Não sei dizer ao certo que dia da semana seria este.

Eu tinha o hábito de fazer uma contagem minuciosa dos dias, calcular as horas restantes para o término do trabalho e ainda programar algumas horas extras que prestaria em meus passatempos para alguns, um tanto que absurdos, mas para mim definiam a essência da natureza humana. Não era uma pessoa de muitas palavras, na verdade o trabalho compensava as minhas palavras. Conseguia bloqueá-las com alguma tarefa que poderia encontrar em meio ao dia. Agora, estando perdido em uma névoa de questionamentos e confusões em não saber ao certo que dia da semana eu estaria a viver, para mim era uma outra forma de tortura.

Mas tudo bem. Nem sempre podemos controlar a vida, todavia podemos torná-la mais divertida.

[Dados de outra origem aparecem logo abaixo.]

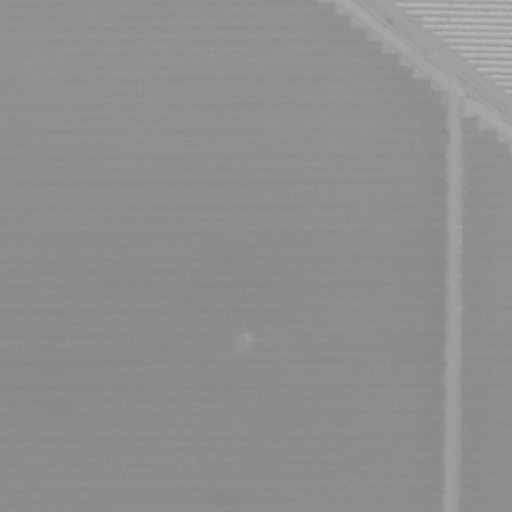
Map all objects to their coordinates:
road: (451, 47)
crop: (250, 262)
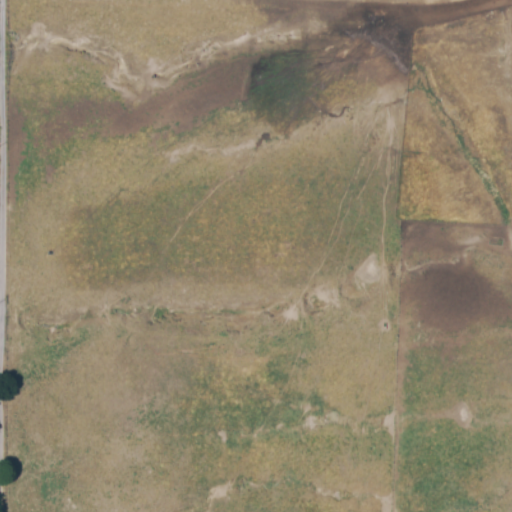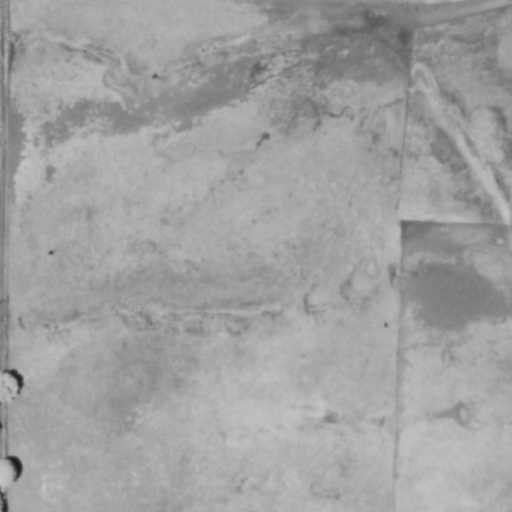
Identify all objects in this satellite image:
road: (2, 256)
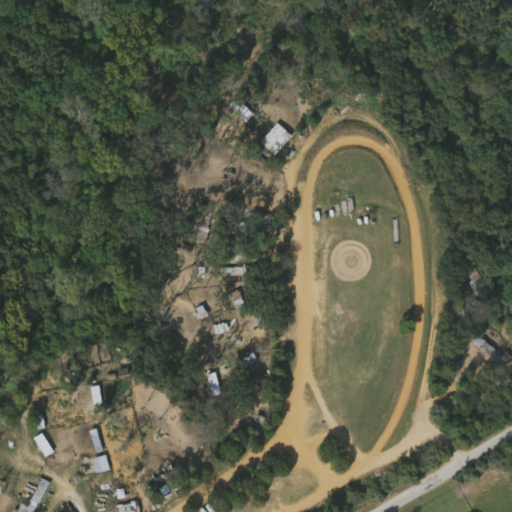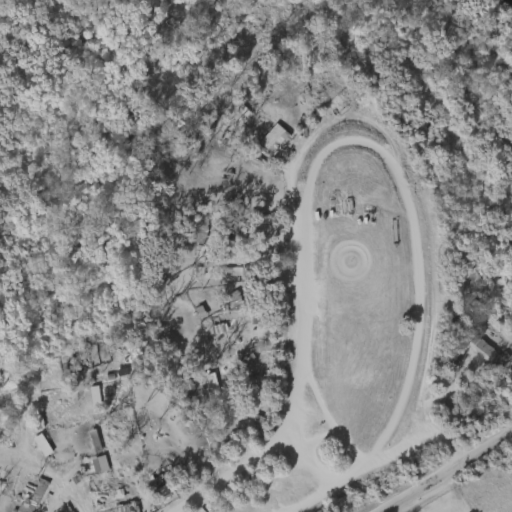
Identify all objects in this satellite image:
building: (268, 139)
building: (275, 141)
road: (368, 145)
building: (477, 308)
road: (330, 420)
building: (36, 444)
building: (62, 459)
building: (169, 477)
road: (451, 478)
building: (38, 496)
road: (70, 496)
building: (25, 498)
building: (110, 506)
road: (253, 506)
building: (119, 507)
building: (66, 511)
building: (75, 511)
road: (393, 511)
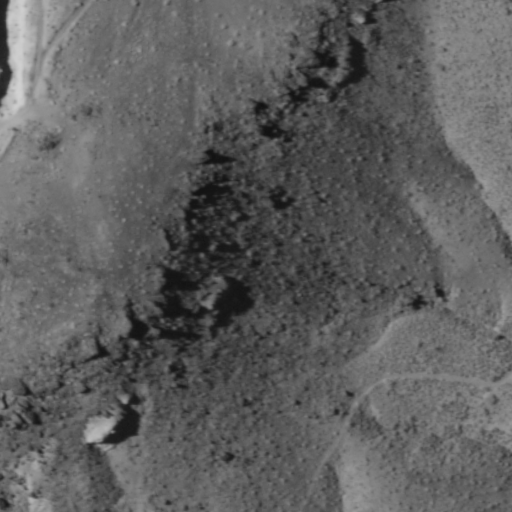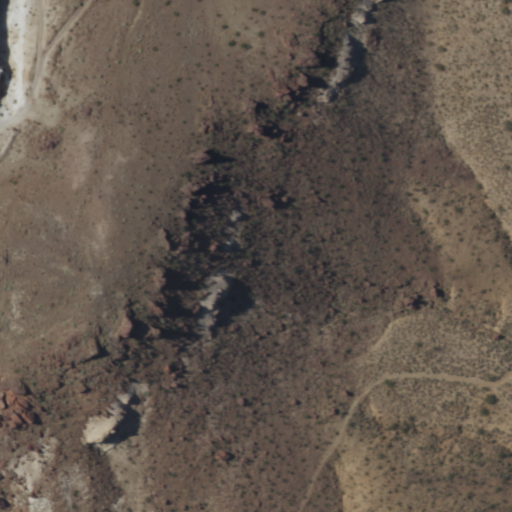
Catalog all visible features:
road: (52, 55)
road: (366, 378)
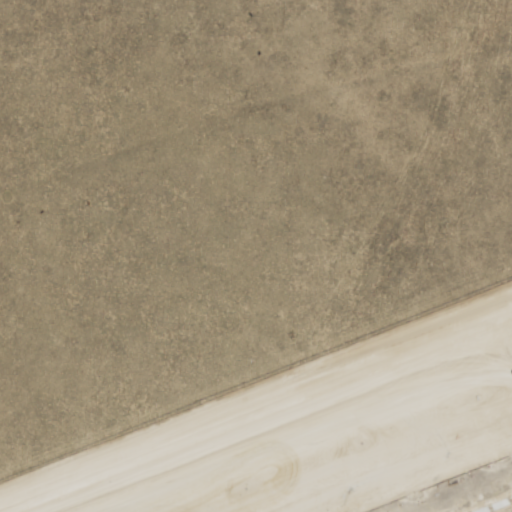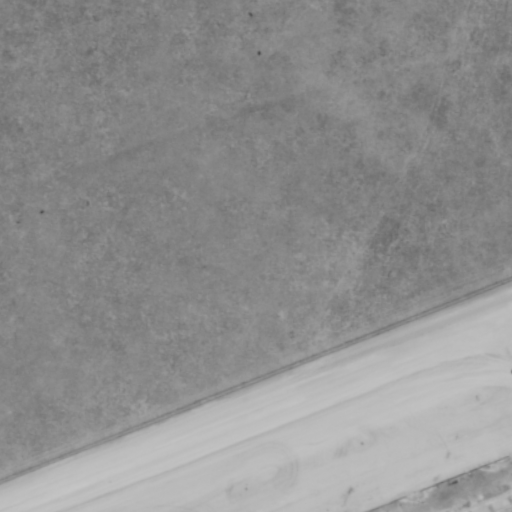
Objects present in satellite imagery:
road: (371, 24)
road: (336, 66)
building: (118, 74)
road: (256, 168)
road: (286, 337)
parking lot: (282, 387)
road: (345, 447)
building: (501, 508)
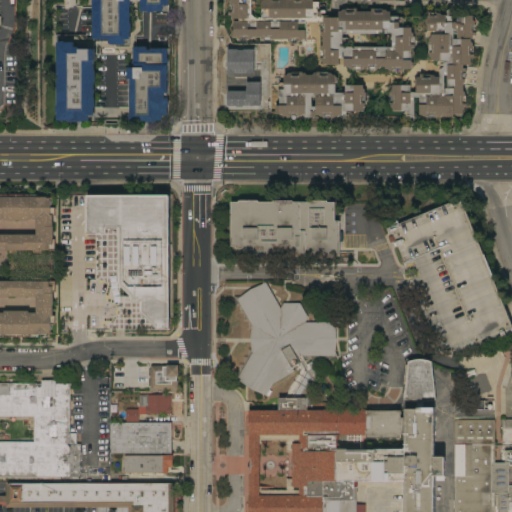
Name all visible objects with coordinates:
building: (244, 1)
building: (237, 10)
building: (117, 18)
building: (117, 18)
road: (8, 21)
building: (268, 29)
building: (330, 32)
building: (350, 35)
road: (501, 59)
building: (445, 66)
building: (440, 69)
road: (196, 79)
building: (74, 80)
building: (73, 83)
building: (148, 84)
building: (147, 85)
building: (317, 96)
building: (317, 97)
building: (401, 98)
road: (502, 114)
road: (482, 128)
road: (421, 149)
road: (87, 159)
traffic signals: (196, 159)
road: (253, 160)
road: (421, 170)
road: (484, 186)
road: (195, 194)
road: (508, 205)
road: (509, 222)
building: (25, 223)
building: (26, 223)
building: (284, 228)
building: (285, 229)
road: (508, 230)
building: (137, 247)
building: (138, 248)
road: (195, 251)
road: (298, 274)
parking lot: (450, 279)
building: (450, 279)
road: (77, 293)
building: (25, 307)
building: (25, 307)
road: (197, 310)
road: (369, 328)
building: (279, 339)
road: (98, 349)
road: (387, 352)
building: (162, 377)
building: (163, 377)
building: (506, 378)
building: (418, 380)
building: (418, 381)
building: (155, 403)
building: (152, 405)
road: (89, 410)
parking lot: (76, 412)
building: (128, 415)
building: (323, 426)
parking lot: (102, 429)
road: (200, 429)
building: (36, 430)
building: (37, 431)
building: (506, 432)
building: (139, 438)
building: (140, 438)
road: (232, 441)
building: (508, 456)
building: (341, 458)
building: (147, 464)
building: (147, 464)
fountain: (270, 466)
building: (479, 467)
building: (478, 469)
building: (91, 494)
building: (90, 496)
parking lot: (59, 511)
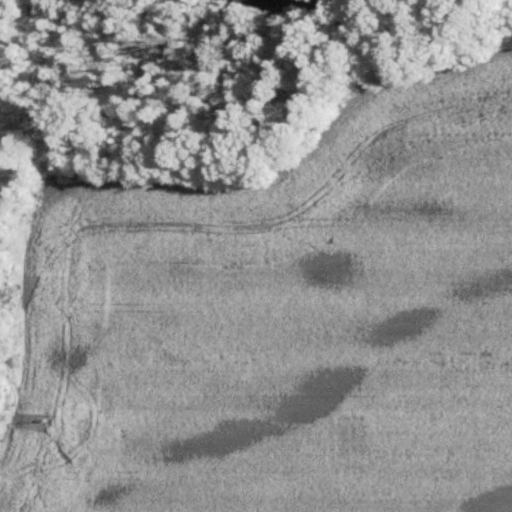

Por isso, tomei a oportunidade de me dedicar à leitura, sempre que as longas persianas eram abertas, de modo a permitir que a luz solar pudesse iluminar e aquecer a sala fria e sem vida onde estávamos. Pudesse também despertar algumas mentes caídas em um sono de esquecimento. É que na verdade, onde estou, cada um quer tentar se esquecer de algo ou de alguém, e tentar viver. Mas às vezes, confesso que alguns tentavam demais e outros fingiam tentar. Eu não me importava com eles. Mas como bem havia dito, eu sou uma pessoa muito analista e detalhes não podem passar desapercebidos por mim.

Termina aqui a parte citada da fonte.